Step 1: Create your Sharepoint Connection

Kits are imported with ‘blank’ source and target connections. In order to use the template, you have two options:

Swap out blank connections with existing connections

Add credentials to the blank connections that come with the imported template.

This kit requires a connection with the tenant_id , client_id , and client_secret .

Step 2: Retrieve your Drive ID and Excel file ID

Before using this kit, you need to retrieve the Drive ID and the Item ID.

We added the Logic River “Sharepoint – Get Drive ID and Item ID” to help you retrieve it with pre-configured Python code.

Configure the river variables

Open the river and fill in these 4 variables :

If your Excel File resides in a folder with this URL:

https://rivery.sharepoint.com/sites/DataAnalytics/Shared Documents/[…]

Your hostname will be rivery.sharepoint.com and the root_folder is DataAnalytics

Here is where you can find the filename and location values:

Run the Logic River and retrieve your IDs

Run the Logic River – it can take a few minutes to scan your Sharepoint folders and find the right item. After running, the result will be saved in the river’s variables:

sharepoint_drive_id

sharepoint_item_id

sharepoint_file_path: please use this one to double check that it matches the file you want to retrieve

You can also check the logs for more detail or edit the code if needed.

Step 3: Configure your river

Create Environment Variables

You will need to create these Environment Variables:

{sharepoint_catalog} is used in the Target configurations as the target catalog name.
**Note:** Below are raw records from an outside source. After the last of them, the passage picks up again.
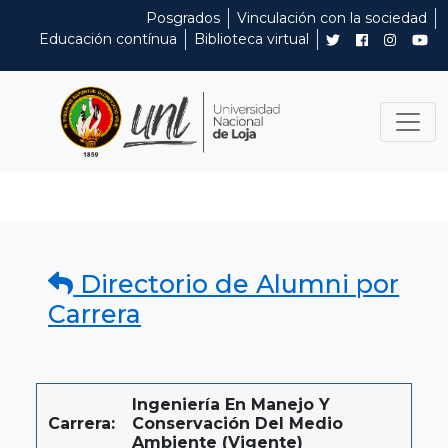
Posgrados
Vinculación con la sociedad
Educación contínua
Biblioteca virtual
Directorio de Alumni por
Carrera
Ingeniería En Manejo Y
Carrera:
Conservación Del Medio
Ambiente (Vigente)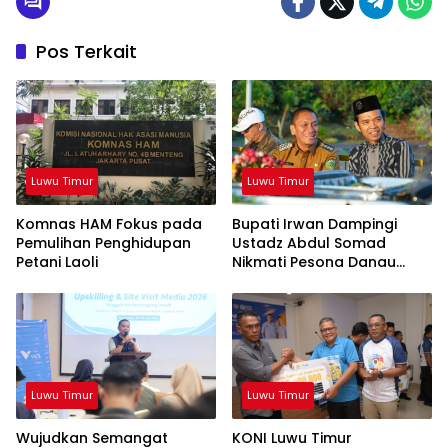
Pos Terkait
Luwu Timur
Luwu Timur
Komnas HAM Fokus pada
Bupati Irwan Dampingi
Pemulihan Penghidupan
Ustadz Abdul Somad
Petani Laoli
Nikmati Pesona Danau
Matano
Luwu Timur
Luwu Timur
Wujudkan Semangat
KONI Luwu Timur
{sharepoint_schema} is used in the Target configurations as the target schema name.

Configure your S2T river

Open the Source to Target river “Sharepoint – Excel Workbook Load”.

Edit the variable to set your item_id , sheet_name and drive_id .

In the Target tab, the table name will be “sharepoint_{item_id}” by default. Change it if you prefer another table name.

In the Schema tab, run the automapping.

You’re good to go and can now run your river.